Dataset excerpts:
· · · ·

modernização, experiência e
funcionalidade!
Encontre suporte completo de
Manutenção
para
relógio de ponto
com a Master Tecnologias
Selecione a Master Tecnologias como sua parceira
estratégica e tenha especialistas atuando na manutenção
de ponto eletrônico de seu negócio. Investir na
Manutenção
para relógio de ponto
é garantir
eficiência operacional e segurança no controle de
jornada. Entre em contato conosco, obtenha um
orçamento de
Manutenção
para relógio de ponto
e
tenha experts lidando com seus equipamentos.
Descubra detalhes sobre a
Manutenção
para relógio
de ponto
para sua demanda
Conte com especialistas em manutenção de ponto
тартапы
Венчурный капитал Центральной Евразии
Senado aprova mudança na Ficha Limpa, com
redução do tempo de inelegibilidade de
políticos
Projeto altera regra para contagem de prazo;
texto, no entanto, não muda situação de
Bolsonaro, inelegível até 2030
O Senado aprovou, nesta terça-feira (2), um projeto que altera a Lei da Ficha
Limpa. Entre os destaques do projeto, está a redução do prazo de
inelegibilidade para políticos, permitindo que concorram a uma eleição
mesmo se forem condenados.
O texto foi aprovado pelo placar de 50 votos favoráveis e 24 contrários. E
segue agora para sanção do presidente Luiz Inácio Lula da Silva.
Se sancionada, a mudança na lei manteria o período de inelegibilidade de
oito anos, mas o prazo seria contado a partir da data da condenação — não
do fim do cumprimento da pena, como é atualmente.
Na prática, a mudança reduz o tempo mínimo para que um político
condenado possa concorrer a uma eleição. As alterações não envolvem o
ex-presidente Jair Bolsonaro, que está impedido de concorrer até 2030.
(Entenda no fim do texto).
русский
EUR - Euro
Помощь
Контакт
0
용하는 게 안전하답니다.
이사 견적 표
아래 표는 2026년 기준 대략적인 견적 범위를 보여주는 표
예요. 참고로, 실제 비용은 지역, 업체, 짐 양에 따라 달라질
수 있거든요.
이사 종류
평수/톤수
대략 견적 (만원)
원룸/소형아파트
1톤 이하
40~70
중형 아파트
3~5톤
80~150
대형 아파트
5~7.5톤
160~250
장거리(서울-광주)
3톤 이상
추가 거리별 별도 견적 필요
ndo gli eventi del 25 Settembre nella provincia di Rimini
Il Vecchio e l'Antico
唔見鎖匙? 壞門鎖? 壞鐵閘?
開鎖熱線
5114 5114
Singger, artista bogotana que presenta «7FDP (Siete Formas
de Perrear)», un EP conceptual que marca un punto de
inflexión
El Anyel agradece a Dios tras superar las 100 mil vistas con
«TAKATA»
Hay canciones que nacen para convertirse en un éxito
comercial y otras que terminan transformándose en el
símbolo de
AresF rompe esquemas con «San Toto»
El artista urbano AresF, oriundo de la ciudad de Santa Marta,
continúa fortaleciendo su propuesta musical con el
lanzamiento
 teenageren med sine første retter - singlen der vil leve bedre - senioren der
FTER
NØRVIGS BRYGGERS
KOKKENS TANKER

· · · ·

TASK ITEM ->
Word for word, every record must be given again.

RESULT OF THIS TASK ->
modernização, experiência e
funcionalidade!
Encontre suporte completo de
Manutenção
para
relógio de ponto
com a Master Tecnologias
Selecione a Master Tecnologias como sua parceira
estratégica e tenha especialistas atuando na manutenção
de ponto eletrônico de seu negócio. Investir na
Manutenção
para relógio de ponto
é garantir
eficiência operacional e segurança no controle de
jornada. Entre em contato conosco, obtenha um
orçamento de
Manutenção
para relógio de ponto
e
tenha experts lidando com seus equipamentos.
Descubra detalhes sobre a
Manutenção
para relógio
de ponto
para sua demanda
Conte com especialistas em manutenção de ponto
тартапы
Венчурный капитал Центральной Евразии
Senado aprova mudança na Ficha Limpa, com
redução do tempo de inelegibilidade de
políticos
Projeto altera regra para contagem de prazo;
texto, no entanto, não muda situação de
Bolsonaro, inelegível até 2030
O Senado aprovou, nesta terça-feira (2), um projeto que altera a Lei da Ficha
Limpa. Entre os destaques do projeto, está a redução do prazo de
inelegibilidade para políticos, permitindo que concorram a uma eleição
mesmo se forem condenados.
O texto foi aprovado pelo placar de 50 votos favoráveis e 24 contrários. E
segue agora para sanção do presidente Luiz Inácio Lula da Silva.
Se sancionada, a mudança na lei manteria o período de inelegibilidade de
oito anos, mas o prazo seria contado a partir da data da condenação — não
do fim do cumprimento da pena, como é atualmente.
Na prática, a mudança reduz o tempo mínimo para que um político
condenado possa concorrer a uma eleição. As alterações não envolvem o
ex-presidente Jair Bolsonaro, que está impedido de concorrer até 2030.
(Entenda no fim do texto).
русский
EUR - Euro
Помощь
Контакт
0
용하는 게 안전하답니다.
이사 견적 표
아래 표는 2026년 기준 대략적인 견적 범위를 보여주는 표
예요. 참고로, 실제 비용은 지역, 업체, 짐 양에 따라 달라질
수 있거든요.
이사 종류
평수/톤수
대략 견적 (만원)
원룸/소형아파트
1톤 이하
40~70
중형 아파트
3~5톤
80~150
대형 아파트
5~7.5톤
160~250
장거리(서울-광주)
3톤 이상
추가 거리별 별도 견적 필요
ndo gli eventi del 25 Settembre nella provincia di Rimini
Il Vecchio e l'Antico
唔見鎖匙? 壞門鎖? 壞鐵閘?
開鎖熱線
5114 5114
Singger, artista bogotana que presenta «7FDP (Siete Formas
de Perrear)», un EP conceptual que marca un punto de
inflexión
El Anyel agradece a Dios tras superar las 100 mil vistas con
«TAKATA»
Hay canciones que nacen para convertirse en un éxito
comercial y otras que terminan transformándose en el
símbolo de
AresF rompe esquemas con «San Toto»
El artista urbano AresF, oriundo de la ciudad de Santa Marta,
continúa fortaleciendo su propuesta musical con el
lanzamiento
 teenageren med sine første retter - singlen der vil leve bedre - senioren der
FTER
NØRVIGS BRYGGERS
KOKKENS TANKER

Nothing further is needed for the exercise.